As country's glaciers melt, Switzerland eyes new climate law
The referendum, one of many topics up for a vote on Sunday, is over a proposed law that would require Switzerland to reduce its reliance on foreign oil and gas imports.
The Swiss are set to vote in favor of a new climate law on Sunday in order to quickly move the nation toward carbon neutrality, as a result of the impact of global warming on their melting glaciers.
The referendum, one of many topics up for a vote on Sunday, is over a proposed law that would require Switzerland to reduce its reliance on foreign oil and gas imports and to increase the development and use of greener, more domestically produced alternatives.
The law, which would also require Switzerland to achieve carbon neutrality by 2050, has substantial strong public backing, though it has seen support slip in the latest survey to 63% in favor.

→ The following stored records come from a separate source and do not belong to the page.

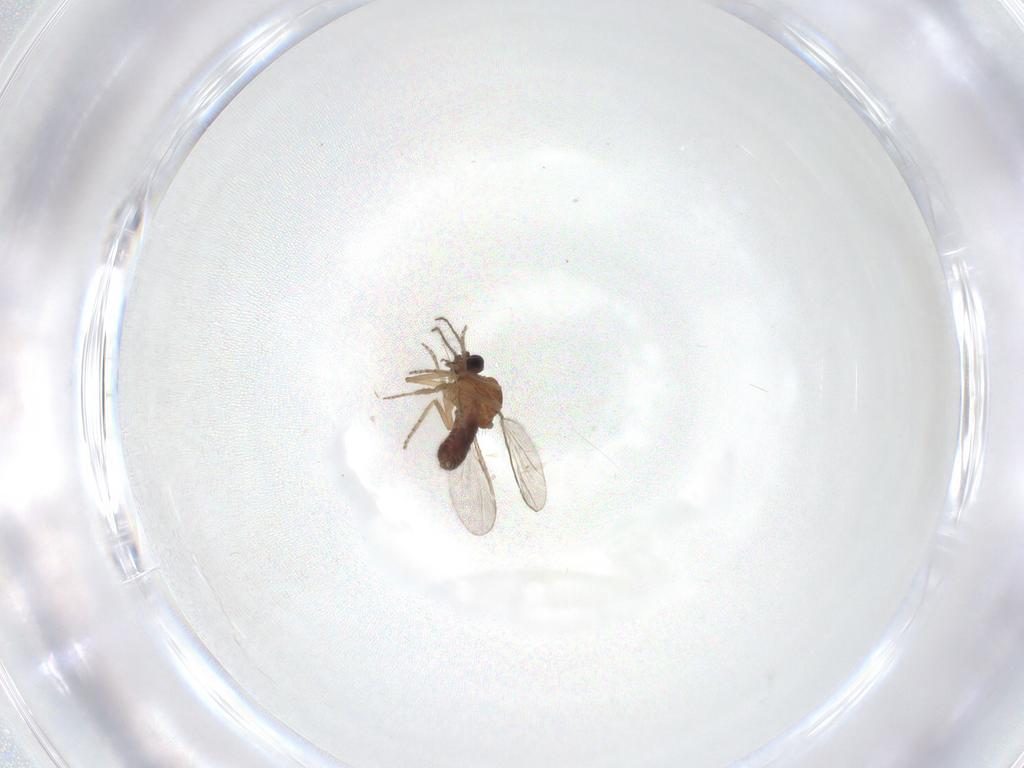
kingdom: Animalia
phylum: Arthropoda
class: Insecta
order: Diptera
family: Ceratopogonidae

The largest party in Switzerland, the populist right-wing Swiss People's Party (SVP), has stepped up its appeals to voters to reject the law, claiming that it might hurt the economy.
Supporters stress the necessity of greater energy independence, as well as the need to confront the effects of climate change, which are best illustrated by the catastrophic melting of the Swiss Alps glaciers, which lost a third of their ice volume between 2001 and 2022.
It is worth noting that three-quarters of the energy used in the prosperous Alpine nation is imported, and all the oil and natural gas used there is from other countries.
Tax rate and referendum
The proposed "Federal Act on Climate Protection Targets, Innovation, and Strengthening Energy Security" eyes reducing the dependence on other countries and also cutting environmental pollution.
The rule was presented by the government as a countermeasure to the Glacier Initiative, a campaign by environmentalists calling for a referendum on a complete ban on the use of oil and gas in Switzerland by the year 2050.
The government opposed the concept of a ban but came up with a counterproposal that included other components of the program.
The article pledges financial assistance of two billion Swiss francs ($2.2 billion) over a ten-year period to support the adoption of climate-friendly heating alternatives in place of existing gas and oil heating systems, as well as assistance to encourage enterprises to adopt green innovation.
Nearly all of Switzerland's major parties support the bill, except the SVP, which triggered the referendum under the country's direct democracy system against what it dismisses as the "electricity wasting law."
The SVP says the bill's goal of achieving climate neutrality in just over a quarter-century would effectively mean a fossil fuel ban, which it warns would threaten energy access and send household electricity bills soaring.
In 2021, the party was successful in opposing a measure that would have limited greenhouse gas emissions.
But there has been a growing push for Switzerland to reduce its reliance on foreign energy sources after the war in Ukraine brought into question Swiss access to much of the foreign energy the country uses.